Appendix: Discussion on Kernelization Track

Kernelization is an important and vibrant field within parameterized algorithmics (see also a recent book on kernelization). Formally, kernelization is defined for decision problems: A kernelization algorithm (or kernel for short) is a polynomial-time algorithm that, given an instance $(G, k)$ of Cluster Editing, returns an equivalent Cluster Editing instance $(G’, k’)$ such that $k’ \le f(k)$ for some computable function $f$. Here, two instances $(G,k)$ and $(G’,k’)$ are said to be equivalent if $(G,k)$ is a yes-instance $\iff$ $(G’,k’)$ is a yes-instance.

Note that there are a list of issues appearing when we want to apply this concept in practice or in a programming contest:

  1. For many problems (including Cluster Editing) the standard parameter $k$ (solution size) is not known in advance.
  2. Instead of knowing the value of an optimal solution the task is usually to compute such a solution.

The solution to issue 1 is relatively easy (and probably undisputed): For an input graph $G$ one returns a number $d$ and a graph $G’$ such that $\mathrm{opt}(G) = \mathrm{opt}(G’) + d$. Our solution for the other issue is probably a bit controversial (if you have better ideas, please contact us).
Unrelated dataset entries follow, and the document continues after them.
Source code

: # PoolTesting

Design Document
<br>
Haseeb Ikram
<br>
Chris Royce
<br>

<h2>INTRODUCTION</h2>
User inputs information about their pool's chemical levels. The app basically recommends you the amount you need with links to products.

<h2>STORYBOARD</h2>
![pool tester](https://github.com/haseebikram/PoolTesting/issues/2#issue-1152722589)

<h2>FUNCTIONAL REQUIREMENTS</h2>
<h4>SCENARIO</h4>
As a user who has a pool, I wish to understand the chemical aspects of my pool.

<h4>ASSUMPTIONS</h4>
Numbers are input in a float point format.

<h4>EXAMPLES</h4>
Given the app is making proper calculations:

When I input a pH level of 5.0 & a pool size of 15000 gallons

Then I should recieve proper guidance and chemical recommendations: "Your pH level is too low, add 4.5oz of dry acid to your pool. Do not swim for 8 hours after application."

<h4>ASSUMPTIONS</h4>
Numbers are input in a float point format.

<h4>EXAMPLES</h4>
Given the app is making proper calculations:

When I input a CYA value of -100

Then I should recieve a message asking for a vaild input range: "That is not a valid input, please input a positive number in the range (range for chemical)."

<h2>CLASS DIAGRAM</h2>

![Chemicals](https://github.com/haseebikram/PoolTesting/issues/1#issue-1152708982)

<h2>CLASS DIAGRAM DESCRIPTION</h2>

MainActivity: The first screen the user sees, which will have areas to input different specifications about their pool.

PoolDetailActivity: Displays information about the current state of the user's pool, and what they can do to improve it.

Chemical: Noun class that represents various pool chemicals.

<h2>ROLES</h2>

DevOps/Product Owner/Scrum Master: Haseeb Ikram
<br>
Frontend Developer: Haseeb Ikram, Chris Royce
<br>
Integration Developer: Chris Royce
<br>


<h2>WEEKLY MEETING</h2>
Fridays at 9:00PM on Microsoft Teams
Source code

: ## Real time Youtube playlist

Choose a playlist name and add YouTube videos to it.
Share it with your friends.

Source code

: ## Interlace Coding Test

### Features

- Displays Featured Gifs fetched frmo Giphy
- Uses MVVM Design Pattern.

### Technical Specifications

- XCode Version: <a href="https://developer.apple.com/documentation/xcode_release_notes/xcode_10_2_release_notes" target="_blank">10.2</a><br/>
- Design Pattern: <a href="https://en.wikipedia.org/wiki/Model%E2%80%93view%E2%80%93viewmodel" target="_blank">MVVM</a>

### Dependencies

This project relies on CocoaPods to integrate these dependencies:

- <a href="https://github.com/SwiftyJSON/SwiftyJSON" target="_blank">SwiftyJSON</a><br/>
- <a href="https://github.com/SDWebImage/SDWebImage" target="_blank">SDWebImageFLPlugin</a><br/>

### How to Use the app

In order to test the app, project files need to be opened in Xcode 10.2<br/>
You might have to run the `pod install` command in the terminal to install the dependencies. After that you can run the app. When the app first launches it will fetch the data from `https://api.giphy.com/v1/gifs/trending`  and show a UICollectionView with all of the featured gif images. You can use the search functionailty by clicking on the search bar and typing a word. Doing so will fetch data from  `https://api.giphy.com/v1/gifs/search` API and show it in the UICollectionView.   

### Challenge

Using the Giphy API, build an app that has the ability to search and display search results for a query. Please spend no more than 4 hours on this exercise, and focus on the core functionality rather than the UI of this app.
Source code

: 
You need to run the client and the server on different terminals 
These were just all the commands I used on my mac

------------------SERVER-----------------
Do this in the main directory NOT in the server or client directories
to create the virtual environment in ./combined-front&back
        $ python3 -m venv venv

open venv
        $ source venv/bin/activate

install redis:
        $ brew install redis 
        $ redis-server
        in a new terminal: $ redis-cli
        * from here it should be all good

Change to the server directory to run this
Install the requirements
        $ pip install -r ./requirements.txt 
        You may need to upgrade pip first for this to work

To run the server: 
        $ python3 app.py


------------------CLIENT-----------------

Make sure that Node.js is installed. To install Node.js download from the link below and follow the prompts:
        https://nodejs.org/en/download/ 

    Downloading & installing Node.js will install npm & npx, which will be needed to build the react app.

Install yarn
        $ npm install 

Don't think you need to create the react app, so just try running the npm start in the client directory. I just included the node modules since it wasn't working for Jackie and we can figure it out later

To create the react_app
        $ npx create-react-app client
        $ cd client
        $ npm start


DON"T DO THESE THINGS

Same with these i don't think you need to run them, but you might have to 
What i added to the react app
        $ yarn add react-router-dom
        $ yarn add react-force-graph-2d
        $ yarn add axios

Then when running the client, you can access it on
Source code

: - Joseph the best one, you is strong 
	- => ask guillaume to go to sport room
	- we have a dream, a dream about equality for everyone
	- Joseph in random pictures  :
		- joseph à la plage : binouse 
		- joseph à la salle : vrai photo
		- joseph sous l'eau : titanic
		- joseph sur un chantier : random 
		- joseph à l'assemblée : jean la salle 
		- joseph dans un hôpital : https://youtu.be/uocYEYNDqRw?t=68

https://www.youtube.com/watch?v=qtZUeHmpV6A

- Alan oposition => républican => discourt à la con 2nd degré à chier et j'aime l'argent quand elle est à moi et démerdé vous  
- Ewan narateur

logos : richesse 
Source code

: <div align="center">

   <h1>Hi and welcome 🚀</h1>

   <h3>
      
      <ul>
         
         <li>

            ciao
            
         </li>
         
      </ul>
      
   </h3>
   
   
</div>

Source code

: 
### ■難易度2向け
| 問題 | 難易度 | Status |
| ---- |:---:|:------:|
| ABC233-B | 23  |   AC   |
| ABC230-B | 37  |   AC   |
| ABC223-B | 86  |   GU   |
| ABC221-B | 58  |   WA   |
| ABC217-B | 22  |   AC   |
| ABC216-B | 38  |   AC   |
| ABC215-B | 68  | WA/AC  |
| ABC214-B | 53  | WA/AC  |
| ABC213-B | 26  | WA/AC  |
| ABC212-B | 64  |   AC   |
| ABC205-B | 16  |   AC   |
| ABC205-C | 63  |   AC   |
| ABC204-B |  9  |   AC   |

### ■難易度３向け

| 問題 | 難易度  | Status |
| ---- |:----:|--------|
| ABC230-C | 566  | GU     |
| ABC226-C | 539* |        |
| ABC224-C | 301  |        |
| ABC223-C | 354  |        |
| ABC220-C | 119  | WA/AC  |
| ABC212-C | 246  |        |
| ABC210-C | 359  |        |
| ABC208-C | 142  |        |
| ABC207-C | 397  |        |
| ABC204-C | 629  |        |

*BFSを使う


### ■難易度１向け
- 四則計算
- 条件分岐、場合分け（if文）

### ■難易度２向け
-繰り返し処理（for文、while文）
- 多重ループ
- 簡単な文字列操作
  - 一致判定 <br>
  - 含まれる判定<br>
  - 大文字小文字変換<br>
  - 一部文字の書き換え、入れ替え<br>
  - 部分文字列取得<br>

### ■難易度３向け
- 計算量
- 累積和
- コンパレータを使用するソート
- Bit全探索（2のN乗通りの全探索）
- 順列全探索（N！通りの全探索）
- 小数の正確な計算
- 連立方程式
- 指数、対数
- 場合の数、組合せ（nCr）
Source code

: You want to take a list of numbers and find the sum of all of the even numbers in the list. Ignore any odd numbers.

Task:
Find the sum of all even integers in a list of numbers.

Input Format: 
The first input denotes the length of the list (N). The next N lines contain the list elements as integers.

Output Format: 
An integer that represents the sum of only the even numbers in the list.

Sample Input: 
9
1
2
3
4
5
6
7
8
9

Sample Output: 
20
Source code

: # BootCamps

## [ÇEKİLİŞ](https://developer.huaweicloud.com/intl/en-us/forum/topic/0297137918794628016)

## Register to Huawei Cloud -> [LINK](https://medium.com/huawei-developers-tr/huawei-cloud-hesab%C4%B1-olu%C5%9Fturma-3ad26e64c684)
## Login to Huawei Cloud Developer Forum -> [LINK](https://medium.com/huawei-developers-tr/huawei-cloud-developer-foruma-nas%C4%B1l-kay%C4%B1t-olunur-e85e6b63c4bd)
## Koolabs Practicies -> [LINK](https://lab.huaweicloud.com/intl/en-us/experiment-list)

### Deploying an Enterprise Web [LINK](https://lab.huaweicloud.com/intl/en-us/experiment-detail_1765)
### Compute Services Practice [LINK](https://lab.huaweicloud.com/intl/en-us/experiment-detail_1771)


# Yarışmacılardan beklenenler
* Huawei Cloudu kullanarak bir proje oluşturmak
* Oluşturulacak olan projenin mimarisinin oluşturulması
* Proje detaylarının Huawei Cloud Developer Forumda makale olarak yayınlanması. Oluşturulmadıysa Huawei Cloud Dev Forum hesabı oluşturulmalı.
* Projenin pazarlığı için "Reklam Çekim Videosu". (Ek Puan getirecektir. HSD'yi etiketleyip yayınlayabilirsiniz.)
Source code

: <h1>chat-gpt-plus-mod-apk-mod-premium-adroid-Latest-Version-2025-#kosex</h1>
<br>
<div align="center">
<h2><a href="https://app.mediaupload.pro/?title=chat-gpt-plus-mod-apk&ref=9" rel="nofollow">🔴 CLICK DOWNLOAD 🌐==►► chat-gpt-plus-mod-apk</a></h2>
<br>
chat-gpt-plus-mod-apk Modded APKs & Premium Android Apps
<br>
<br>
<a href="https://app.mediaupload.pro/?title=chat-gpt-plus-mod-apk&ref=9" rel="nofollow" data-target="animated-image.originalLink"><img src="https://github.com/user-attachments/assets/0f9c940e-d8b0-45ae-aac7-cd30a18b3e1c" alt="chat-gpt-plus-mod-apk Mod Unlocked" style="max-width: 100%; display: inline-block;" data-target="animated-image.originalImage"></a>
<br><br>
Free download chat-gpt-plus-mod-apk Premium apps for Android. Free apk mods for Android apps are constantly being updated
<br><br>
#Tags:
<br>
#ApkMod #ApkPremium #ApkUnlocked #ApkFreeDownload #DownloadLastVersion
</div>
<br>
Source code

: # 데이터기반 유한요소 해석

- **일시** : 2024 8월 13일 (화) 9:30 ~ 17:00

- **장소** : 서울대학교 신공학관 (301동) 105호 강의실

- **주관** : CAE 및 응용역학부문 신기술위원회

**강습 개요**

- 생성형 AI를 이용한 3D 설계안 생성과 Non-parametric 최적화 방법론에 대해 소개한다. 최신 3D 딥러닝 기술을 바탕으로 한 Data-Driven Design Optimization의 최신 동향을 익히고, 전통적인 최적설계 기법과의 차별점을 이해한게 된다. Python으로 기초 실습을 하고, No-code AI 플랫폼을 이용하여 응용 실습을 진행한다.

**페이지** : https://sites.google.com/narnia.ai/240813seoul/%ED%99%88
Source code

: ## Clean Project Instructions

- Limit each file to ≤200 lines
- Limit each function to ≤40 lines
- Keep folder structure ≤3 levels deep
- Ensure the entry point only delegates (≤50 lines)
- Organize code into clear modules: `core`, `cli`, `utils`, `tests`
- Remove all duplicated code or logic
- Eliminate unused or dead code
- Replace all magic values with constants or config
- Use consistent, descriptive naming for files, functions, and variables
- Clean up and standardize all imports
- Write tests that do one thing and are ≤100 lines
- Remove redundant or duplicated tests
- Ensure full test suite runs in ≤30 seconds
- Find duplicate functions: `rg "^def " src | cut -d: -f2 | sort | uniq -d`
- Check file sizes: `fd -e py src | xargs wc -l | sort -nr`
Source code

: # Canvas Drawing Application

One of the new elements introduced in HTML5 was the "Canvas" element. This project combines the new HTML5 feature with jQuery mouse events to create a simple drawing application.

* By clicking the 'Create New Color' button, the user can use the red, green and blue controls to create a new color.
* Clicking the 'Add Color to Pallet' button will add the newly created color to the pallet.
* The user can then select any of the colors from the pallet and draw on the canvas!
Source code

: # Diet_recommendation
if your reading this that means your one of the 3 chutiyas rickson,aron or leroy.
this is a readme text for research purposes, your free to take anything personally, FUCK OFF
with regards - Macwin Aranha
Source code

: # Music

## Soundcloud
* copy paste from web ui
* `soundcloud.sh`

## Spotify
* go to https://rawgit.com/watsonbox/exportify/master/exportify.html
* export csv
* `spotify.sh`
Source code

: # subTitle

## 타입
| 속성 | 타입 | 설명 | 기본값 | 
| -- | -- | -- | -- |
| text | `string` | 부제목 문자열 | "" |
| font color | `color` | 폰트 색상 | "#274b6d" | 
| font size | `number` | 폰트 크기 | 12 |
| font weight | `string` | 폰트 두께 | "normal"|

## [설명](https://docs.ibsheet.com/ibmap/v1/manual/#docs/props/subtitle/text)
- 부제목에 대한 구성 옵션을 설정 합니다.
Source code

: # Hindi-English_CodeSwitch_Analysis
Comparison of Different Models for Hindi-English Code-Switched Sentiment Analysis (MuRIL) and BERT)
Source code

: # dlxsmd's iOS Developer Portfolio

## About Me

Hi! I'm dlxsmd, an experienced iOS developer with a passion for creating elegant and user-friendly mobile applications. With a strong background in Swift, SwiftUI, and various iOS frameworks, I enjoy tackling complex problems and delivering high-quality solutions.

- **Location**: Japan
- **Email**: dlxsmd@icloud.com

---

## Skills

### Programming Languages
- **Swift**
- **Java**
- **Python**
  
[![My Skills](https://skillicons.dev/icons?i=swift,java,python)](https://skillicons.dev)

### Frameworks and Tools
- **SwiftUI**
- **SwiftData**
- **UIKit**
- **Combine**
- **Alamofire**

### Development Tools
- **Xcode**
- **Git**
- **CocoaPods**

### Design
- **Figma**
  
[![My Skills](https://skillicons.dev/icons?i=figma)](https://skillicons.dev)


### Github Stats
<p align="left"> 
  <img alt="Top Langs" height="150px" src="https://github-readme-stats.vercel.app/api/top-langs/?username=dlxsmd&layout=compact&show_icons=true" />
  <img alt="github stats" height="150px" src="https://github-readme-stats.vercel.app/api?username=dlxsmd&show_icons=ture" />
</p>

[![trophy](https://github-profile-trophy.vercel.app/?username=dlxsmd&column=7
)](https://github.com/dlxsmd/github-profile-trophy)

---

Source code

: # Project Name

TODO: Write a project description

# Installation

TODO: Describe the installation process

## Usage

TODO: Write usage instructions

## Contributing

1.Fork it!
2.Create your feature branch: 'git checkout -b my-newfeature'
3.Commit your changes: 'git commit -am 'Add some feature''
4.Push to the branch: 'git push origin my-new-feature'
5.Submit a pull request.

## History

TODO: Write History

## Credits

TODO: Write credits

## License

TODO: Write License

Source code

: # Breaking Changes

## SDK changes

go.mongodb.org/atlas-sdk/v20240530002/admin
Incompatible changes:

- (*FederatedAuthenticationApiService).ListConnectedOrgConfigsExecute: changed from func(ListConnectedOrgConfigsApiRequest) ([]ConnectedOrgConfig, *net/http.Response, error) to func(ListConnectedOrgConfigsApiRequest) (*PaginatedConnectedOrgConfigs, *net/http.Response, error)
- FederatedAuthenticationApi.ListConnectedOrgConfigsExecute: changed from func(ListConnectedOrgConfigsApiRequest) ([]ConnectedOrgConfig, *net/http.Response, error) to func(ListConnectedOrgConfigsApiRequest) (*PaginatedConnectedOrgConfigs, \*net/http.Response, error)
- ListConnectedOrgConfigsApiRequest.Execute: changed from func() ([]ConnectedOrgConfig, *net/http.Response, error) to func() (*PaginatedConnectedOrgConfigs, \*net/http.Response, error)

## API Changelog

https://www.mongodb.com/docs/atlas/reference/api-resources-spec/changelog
To address issue 2, we added the requirement that any submission has to be able to create a solution for the input graph given a (not necessarily optimal) solution for the returned kernel. Thus, we make the kernelization algorithms of the submissions attractive for people who would like to solve Cluster Editing in practice: the kernelization algorithms can be combined with any other solver computing some cluster editing set without much overhead work. However, we realize that this is an additional requirement on the submission, thus increasing the bar for entering the contest. Moreover, we might exclude existing kernelization algorithms that can only work with optimal solutions. Overall, we hope that our decision will make our beautiful (and so far very theoretical) kernelization community more accessible to the more practical communities.